YOUR ASSIGNMENT: Each entry below needs to be reproduced exactly as given.

PROVIDED ENTRIES:
--

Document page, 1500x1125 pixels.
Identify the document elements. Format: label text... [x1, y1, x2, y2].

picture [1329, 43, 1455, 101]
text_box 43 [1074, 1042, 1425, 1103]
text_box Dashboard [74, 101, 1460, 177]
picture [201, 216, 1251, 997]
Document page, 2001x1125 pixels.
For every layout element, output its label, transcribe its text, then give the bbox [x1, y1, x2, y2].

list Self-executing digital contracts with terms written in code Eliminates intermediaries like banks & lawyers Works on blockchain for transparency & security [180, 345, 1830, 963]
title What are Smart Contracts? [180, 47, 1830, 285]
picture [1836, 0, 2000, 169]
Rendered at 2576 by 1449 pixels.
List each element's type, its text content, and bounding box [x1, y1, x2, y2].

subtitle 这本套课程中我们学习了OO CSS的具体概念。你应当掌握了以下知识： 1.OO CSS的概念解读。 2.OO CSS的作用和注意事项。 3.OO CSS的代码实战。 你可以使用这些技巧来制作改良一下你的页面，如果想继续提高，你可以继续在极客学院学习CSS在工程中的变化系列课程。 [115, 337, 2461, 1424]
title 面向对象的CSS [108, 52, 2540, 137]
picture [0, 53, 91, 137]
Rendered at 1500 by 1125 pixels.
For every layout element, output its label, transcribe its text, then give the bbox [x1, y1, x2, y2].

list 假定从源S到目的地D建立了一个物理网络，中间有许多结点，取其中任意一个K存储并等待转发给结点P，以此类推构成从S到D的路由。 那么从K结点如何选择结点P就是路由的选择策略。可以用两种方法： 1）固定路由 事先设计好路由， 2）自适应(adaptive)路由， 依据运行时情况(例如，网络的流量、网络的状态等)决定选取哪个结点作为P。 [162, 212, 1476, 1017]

--

SOLUTION TO THE PROBLEM:
Document page, 1500x1125 pixels.
Identify the document elements. Format: label text... [x1, y1, x2, y2].

picture [1329, 43, 1455, 101]
text_box 43 [1074, 1042, 1425, 1103]
text_box Dashboard [74, 101, 1460, 177]
picture [201, 216, 1251, 997]
Document page, 2001x1125 pixels.
For every layout element, output its label, transcribe its text, then give the bbox [x1, y1, x2, y2].

list Self-executing digital contracts with terms written in code Eliminates intermediaries like banks & lawyers Works on blockchain for transparency & security [180, 345, 1830, 963]
title What are Smart Contracts? [180, 47, 1830, 285]
picture [1836, 0, 2000, 169]
Rendered at 2576 by 1449 pixels.
List each element's type, its text content, and bounding box [x1, y1, x2, y2].

subtitle 这本套课程中我们学习了OO CSS的具体概念。你应当掌握了以下知识： 1.OO CSS的概念解读。 2.OO CSS的作用和注意事项。 3.OO CSS的代码实战。 你可以使用这些技巧来制作改良一下你的页面，如果想继续提高，你可以继续在极客学院学习CSS在工程中的变化系列课程。 [115, 337, 2461, 1424]
title 面向对象的CSS [108, 52, 2540, 137]
picture [0, 53, 91, 137]
Rendered at 1500 by 1125 pixels.
For every layout element, output its label, transcribe its text, then give the bbox [x1, y1, x2, y2].

list 假定从源S到目的地D建立了一个物理网络，中间有许多结点，取其中任意一个K存储并等待转发给结点P，以此类推构成从S到D的路由。 那么从K结点如何选择结点P就是路由的选择策略。可以用两种方法： 1）固定路由 事先设计好路由， 2）自适应(adaptive)路由， 依据运行时情况(例如，网络的流量、网络的状态等)决定选取哪个结点作为P。 [162, 212, 1476, 1017]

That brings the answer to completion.